READING TEXT ->
Back to main workshop page

Objectives:

  • install and load packages to
  • Compare ggplot to “base plot”
  • Learn how to make simple plots in ggplot2.
  • Expand plots based on the
  • Using different colors, grouping data, subplots.

What is a package?

  • An R package extends the functionality of R beyond its out-of-the-box capabilities. Packages exist for all sorts of things (stats,
  • Last I checked, there are over 12,000 official packages for R. This is quite overwhelming, and generally you install what you need as you go. For inspiration, select packages are sorted into groups by function at the CRAN Task View.
  • The two packages were are using here are part of the Tidyverse, a group of packages that are produced by the same team and work well together. These are generally great complementary packages for data science.

What is ggplot?

  • ggplot2 is the package, ggplot is the main function, but as you see we will use quite a few functions from ggplot2 in this lesson.
  • The ‘gg’ stands for grammar of graphics.  
  • A syntax for making plots and figures.
  • Defines components of a figure.
  • Coherent, consistent syntax for a range of plotting.

Getting Started with ggplot:

Let’s install and load our ggplot2 package. We’ll also be using some dplyr here as well.

install.packages("ggplot2")
library(ggplot2)

Then, import the mammals dataset. This is a subset of a “species-level database of extant and recently extinct mammals. You can download it HERE.

#loading mammals dataset for ggplot exercise:
setwd("~/Desktop/workshop/data")
mammals <- read.csv("mammals.csv", head=T)

Let’s compare two plots of the same data.

Here are the codes to make plots of body size vs. litter size:

plot(adult_head_body_len_mm ~ adult_body_mass_g, data=mammals)

plot

OR

ggplot(data=mammals, aes(x=adult_body_mass_g, y=adult_head_body_len_mm)) + geom_point()

plot

Although the plots look similar, we can see differences in the basic structure of the code, and some of the default formatting. The first is obvious, in which plot(y~x) means “plot y with respect to x”, which is fairly standard in many functions in R (e.g. statistics). That second line of code probably looks a little like gibberish. But it won’t help you get gold out of Gringott’s until you understand all its parts.

BRIEF -> Carry on the ggplot2 workshop page from the point where it stops. The records have no connection to the ggplot2 workshop page.

DATA EXTRACTS ->
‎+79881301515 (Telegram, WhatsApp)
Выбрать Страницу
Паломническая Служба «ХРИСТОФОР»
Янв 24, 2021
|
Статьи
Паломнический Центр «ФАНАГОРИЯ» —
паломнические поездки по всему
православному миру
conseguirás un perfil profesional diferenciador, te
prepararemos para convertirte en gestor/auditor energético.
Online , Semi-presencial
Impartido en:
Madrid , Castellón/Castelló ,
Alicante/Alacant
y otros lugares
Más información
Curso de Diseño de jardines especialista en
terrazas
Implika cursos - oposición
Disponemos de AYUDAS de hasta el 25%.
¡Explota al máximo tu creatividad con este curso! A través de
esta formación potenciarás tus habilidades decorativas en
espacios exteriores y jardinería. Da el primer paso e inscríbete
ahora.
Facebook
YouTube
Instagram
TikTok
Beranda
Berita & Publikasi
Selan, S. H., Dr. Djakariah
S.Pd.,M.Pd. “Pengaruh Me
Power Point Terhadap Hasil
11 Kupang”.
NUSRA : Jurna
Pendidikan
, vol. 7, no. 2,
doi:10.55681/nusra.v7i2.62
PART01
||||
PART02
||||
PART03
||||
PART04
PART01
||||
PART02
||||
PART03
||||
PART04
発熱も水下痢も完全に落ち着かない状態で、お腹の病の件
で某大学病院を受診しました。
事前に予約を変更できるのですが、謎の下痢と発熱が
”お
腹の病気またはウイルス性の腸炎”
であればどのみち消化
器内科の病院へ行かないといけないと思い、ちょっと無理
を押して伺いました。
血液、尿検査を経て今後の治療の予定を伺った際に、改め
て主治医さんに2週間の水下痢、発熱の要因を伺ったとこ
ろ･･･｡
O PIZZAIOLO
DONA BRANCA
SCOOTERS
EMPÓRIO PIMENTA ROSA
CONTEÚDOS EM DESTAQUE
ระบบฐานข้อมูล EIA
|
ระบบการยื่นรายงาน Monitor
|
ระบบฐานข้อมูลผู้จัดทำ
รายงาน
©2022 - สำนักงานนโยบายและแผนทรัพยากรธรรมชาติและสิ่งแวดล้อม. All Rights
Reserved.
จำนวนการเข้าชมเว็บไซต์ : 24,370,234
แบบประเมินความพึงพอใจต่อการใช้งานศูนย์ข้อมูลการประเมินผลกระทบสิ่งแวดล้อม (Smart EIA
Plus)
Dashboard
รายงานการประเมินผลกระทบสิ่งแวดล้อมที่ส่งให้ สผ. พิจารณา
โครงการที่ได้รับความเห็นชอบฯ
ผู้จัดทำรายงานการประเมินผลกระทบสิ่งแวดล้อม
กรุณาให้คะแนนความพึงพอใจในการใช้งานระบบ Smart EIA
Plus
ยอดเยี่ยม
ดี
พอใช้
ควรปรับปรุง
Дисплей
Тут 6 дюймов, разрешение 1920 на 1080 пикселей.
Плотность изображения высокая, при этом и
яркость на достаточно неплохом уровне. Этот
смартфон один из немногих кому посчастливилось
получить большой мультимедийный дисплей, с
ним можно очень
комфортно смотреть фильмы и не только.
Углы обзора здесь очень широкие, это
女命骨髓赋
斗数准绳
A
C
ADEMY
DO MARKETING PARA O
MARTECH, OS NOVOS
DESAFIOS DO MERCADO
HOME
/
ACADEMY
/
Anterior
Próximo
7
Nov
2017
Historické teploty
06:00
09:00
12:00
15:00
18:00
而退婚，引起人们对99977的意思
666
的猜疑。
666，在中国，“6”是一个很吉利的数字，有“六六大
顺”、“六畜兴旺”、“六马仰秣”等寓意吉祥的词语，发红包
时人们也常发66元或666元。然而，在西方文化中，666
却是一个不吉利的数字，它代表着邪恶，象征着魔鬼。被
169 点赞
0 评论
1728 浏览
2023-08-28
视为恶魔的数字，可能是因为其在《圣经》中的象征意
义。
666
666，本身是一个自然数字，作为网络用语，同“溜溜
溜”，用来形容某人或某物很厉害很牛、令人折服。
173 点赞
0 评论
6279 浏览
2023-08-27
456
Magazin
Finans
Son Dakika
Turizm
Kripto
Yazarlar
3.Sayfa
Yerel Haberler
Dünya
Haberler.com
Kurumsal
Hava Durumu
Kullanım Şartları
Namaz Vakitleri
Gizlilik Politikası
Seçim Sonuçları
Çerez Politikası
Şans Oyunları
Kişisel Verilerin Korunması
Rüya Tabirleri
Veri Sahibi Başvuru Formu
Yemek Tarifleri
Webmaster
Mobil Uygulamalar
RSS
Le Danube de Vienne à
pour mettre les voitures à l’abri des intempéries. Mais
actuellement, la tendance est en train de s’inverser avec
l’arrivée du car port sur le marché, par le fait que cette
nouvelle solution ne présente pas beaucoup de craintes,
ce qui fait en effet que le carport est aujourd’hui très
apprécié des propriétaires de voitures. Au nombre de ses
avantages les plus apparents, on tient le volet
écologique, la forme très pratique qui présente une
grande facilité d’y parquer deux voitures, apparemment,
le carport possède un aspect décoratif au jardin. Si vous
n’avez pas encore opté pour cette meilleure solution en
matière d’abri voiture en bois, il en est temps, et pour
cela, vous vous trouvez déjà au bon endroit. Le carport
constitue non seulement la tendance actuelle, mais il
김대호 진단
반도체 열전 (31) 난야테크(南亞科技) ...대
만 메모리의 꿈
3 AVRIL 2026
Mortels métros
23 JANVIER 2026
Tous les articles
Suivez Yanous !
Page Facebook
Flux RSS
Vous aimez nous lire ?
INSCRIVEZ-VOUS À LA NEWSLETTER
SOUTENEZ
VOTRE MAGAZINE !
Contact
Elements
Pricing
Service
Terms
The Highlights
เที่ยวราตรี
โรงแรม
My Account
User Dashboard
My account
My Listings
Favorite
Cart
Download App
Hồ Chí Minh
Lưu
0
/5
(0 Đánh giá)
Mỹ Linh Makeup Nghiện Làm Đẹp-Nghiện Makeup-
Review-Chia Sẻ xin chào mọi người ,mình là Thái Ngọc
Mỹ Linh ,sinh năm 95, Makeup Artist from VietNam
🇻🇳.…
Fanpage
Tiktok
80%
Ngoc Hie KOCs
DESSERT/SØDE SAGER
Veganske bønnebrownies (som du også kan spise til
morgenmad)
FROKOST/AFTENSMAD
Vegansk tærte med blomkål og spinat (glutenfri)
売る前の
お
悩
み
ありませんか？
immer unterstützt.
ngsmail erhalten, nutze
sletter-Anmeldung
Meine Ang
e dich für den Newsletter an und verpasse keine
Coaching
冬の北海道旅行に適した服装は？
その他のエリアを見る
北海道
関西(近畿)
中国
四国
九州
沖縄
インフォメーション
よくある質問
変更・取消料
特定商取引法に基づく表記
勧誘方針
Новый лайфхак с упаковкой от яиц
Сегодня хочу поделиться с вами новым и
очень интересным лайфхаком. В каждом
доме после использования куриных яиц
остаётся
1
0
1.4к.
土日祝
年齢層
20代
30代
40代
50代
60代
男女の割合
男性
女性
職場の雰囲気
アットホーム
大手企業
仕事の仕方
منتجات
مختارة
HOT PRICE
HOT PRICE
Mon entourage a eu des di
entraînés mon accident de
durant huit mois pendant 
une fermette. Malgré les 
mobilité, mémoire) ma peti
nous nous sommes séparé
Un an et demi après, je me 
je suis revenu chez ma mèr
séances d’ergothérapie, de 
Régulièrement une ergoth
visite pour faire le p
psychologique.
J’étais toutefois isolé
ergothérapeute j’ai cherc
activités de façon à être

RESPONSE ->
So why do we need another plotting method, to make the same plot?

Both plot and ggplot can be used to make publication quality figures, and both certainly have limitations for some types of graphics. Arguably, ggplot excels over base graphics for data exploration and consistent syntax, and we’ll explore those in the end of the lesson.  

ggplot2 Pros: ggplot2 Cons:
consistent, concise syntax different syntax from the rest of R
intuitive (to many) does not handle a few types of output well
visually appealing by default  
entirely customizable  
Easy to standardize formatting between graphs  
base graphics Pros: base graphics Cons:
simple, straightforward for simple plots syntax can get cumbersome for complex figures
entirely customizable fiddly for adjusting positions, sizes, etc.
- not visually appealing by default


Parts of a ggplot plot:

There are several essential parts of any plot, and in ggplot2, they are:

  1. the function: ggplot()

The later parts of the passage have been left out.